Doug McCrae said:
Were all you guys actually sticking with 4 encounters/day in 3e? We'd mostly switched to one or two tough ones to make them more interesting for precisely the reason James Wyatt gives. Three pointless encounters is, well, pointless. Also we found it practically impossible to enforce 4/day anyway. The PCs are almost always the invaders, which means they can leave whenever they want and rest. Yes, I know the monsters can sometimes attack them but 90% of the time they can't, in my experience, due to lack of sentience, organisation, tracking, or the PC's base being too well hidden or defended. And we just didn't use big dungeons much, finding them to be both implausible and boring. Time limits were also very rare, being hard for the DM to justify.
This returns us back to the way that I think Mr. Wyatt was looking at the problem wrong.
First of all, a 'pointless encounter' is any encounter that doesn't advance the story in some way. It's not 'pointless' because it is easy. If the encounters are pointless, then its either because of bad dungeon design, bad dungeoneering by the PC's where they waste resources on unnecessary combats. I don't ever recall wandering through the ToH and thinking, "This door with the spear trap is pointless." Not every encounter needs to be "OMG!11!! That roxor." Not every fight needs to be turned up to 11.
Mr. Wyatt said that the reason that the game had evolved toward one big encounter per days was that according to the design the first three were boring, and only the fourth was challenging. But that wasn't the problem at all. The problem is as you say, that its almost impossible to get the PC's to try that fourth encounter in the first place. If the fourth encounter per day is the only one with risk, then the tendancy for smart players is to avoid the fourth encounter per day.

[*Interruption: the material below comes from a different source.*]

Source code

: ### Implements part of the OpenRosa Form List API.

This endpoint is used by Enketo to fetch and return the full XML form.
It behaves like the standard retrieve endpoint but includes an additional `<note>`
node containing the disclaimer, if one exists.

As a result of being unable to challenge the players, DMs tend to ramp up the challenge, which results in the players taking on few challenges, and eventually you evolve to one ecounter per day (or really, however long it takes for the players to recouperate. At low levels, this might take more than a day.)
The thing is, the same thing is going to play out with a 'per encounter' design. Yes, the players will recover more resources after every encounter, and that theoretically might compel them to move on. But so long as ANY resources aren't recovered after one encounter, the smart players are going to choose to stop as soon as they lose any critical resource (even if only hit points). Because, why risk it? And the meta game problems of "lack of sentience, organisation, tracking, or the PC's base being too well hidden or defended" will continue as well so long as you don't design for them. So long as the DM doesn't impose time limits and doesn't have long journeys between the PC's haven and thier goal, they are still going to stop and rest at every chance they get because
that's tactically the smart decision. It doesn't matter if they are 50% or 80% or 99% after an encounter, its still going to be smart to rest.
Per encounter won't change that at all. The only solution to this problem is good DMing.
The hardest module TSR ever published wasn't Tomb of Horrors. With the exception of the skull, theoretically an 'pointless' encounter, ToH is very beatable. Just rest after every room. Go slow. Take your time. A smart group of players with characters of the suggested level should do just fine because they aren't under a time constraint. So long as they don't blunder into a TPK with no saving throw (and they shouldn't if they are smart), the module is 'easy'. No, the hardest module TSR ever published was Ravenloft. Ran by a ruthless DM and at the suggested character levels for the module it is simply impossible to win. The reason is pretty simple. Although it isn't made explicit, the PC's are under a really really harsh time limit. Kill Straad between sunup and sundown, or die. The reason that you have to do the main dungeon crawl in a single day is that Straad always always always wins the war of attrition. He has regeneration. He has level drain. He has more spells per day than the PCs. He has more information than the PC's. He is proactive and will hunt them down and they have no where they can run. He can play hit and run better than they can.
And the reason that the adventure is unwinable is that Ravenloft is simply too huge of a dungeon with too many potential distractions for the PC's to get through it in a day. As soon as they do the 'smart thing' and rest to try to recover, its pretty much all over.
I'm not at all suggesting that adventures be as hard as Ravenloft, but if your adventurers aren't up against some sort of clock, then it is ridiculous to expect that changing the mechanics of the game will encourage them to stop taking thier time, being cautious, and playing it safe.